In a week, the United States will mark an anniversary that no American should want to celebrate: It was last June 10 and 11 that companion bills were introduced in both the House and Senate to increase greatly the U.S. government’s support for domestic semiconductor manufacturing. Since I’m a strong backer of such efforts, why am I so downbeat? Because despite the importance of strengthening the American footprint in this sector for both national security and future prosperity, and despite seemingly strong bipartisan support for this effort (at least in principle) nearly a year later, not a single penny has been been spent.
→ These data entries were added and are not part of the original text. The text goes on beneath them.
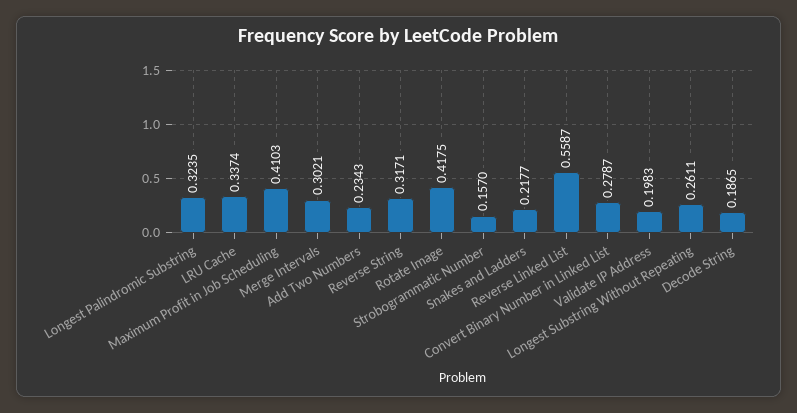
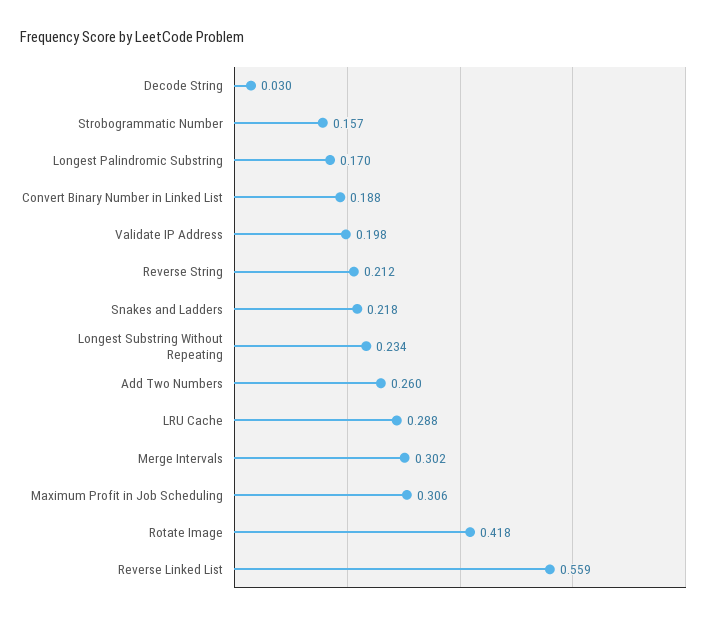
Longest Palindromic Substring: 0.3235 -> 0.17
LRU Cache: 0.3374 -> 0.288
Maximum Profit in Job Scheduling: 0.4103 -> 0.306
Add Two Numbers: 0.2343 -> 0.26
Reverse String: 0.3171 -> 0.212
Convert Binary Number in Linked List: 0.2787 -> 0.188
Longest Substring Without Repeating: 0.2611 -> 0.234
Decode String: 0.1865 -> 0.03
It would actually be reasonable to argue that the federal government took way too long to take even that preliminary step. After all, as I documented in this article last October, America’s global leadership in producing (as opposed to designing) the microchips increasingly crucial to so many defense-related and civilian products and services – and indeed, entire industries – had been waning for decades, and was finally lost in 2017. That’s the year when U.S.-owned Intel became unable to keep up with Taiwan’s Taiwan Semiconductor Manufacturing Company in turning out semiconductors featuring the world’s smallest circuit sizes – the main indicator of a chip’s capabilities.
So it’s not terribly impressive that American political leaders took two years to begin responding in a serious way. (And P.S. – the executive branch, under President Trump, clearly wasn’t johnny-on-the-spot, either, in using the bully pulpit to sound the alarm and generate support for action.)
Still, the bipartisan nature of the legislative effort – at a time of heated partisanship on virtually every other national issue – seemed cause for encouragement. Even better: Just a month later, the House and Senate passed their respective semiconductor bills.
Since then, however, progress has been sluggish. The Representatives and Senators didn’t manage to get their acts together before that session of Congress ended in order to draft and pass the consensus bill needed to go to the President’s desk for signing. Therefore, the measures died, and work needed to begin all over again this past January, when the new Congress convened.
Semiconductor work was proceeding along another track in late 2020, and resulted in key provisions of the expired bill being incorporated into legislation authorizing the Defense Department’s levels and kinds of spending for this fiscal year. That bill became law this New Year’s Day (over a Trump veto for unrelated reasons), but according to Congress’ procedures, authorizing bills can’t trigger any spending. That requires an appropriations bill – which also must be passed in identical form by both chambers before enactment.
Six months later, there’s still no money flowing. The story is excrutiatingly difficult to follow, but it appears that Senate Majority Leader Chuck Schumer of New York tried to speed up the process in May with an emergency funding measure. Passage seemed likely at month’s end, before the Senate’s scheduled Memorial Day recess, but was stymied at the last minute by a sadly typical array of political shenanigans from both the minority Republicans (whose support was needed because of the Senate’s filibuster provision requiring super-majorities to pass most legislation) and Democrats. (See here and here for good accounts.)
Passage of a similar measure by the House looks to be easier, because of the Democrats’ slightly bigger majority. But there the process is less advanced, since the House Democrats’ own technological competitiveness proposals were only introduced in committee May 25.
It’s not like the U.S. private sector has been standing still. Intel, most significantly, seems determined to reemphasize manufacturing again, and has committed to put lots of money where it’s mouth is. But without a major helping hand from Washington, this campaign is sure to be swamped by the massive amounts of foreign government subsidies for promoting advanced semiconductor manufacturing that have been announced lately. (Here’s a useful summary.)
I’m generally a fan of the cautious approach to policymaking fostered by the U.S. Constitution’s separation of powers and checks and balances principles. And I wouldn’t be so fast, like so many Democrats, to junk the Senate’s filibuster rule (which is not found in the Constitution). Yet time is not America’s friend when it comes to regaining lost ground in a fast-moving industry like semiconductors, and if Washington continues its business-as-usual approach on this issue, history will likely conclude that the American political system failed a big test.
Full disclosure: I own a not-trivial number of shares of TSMC common stock.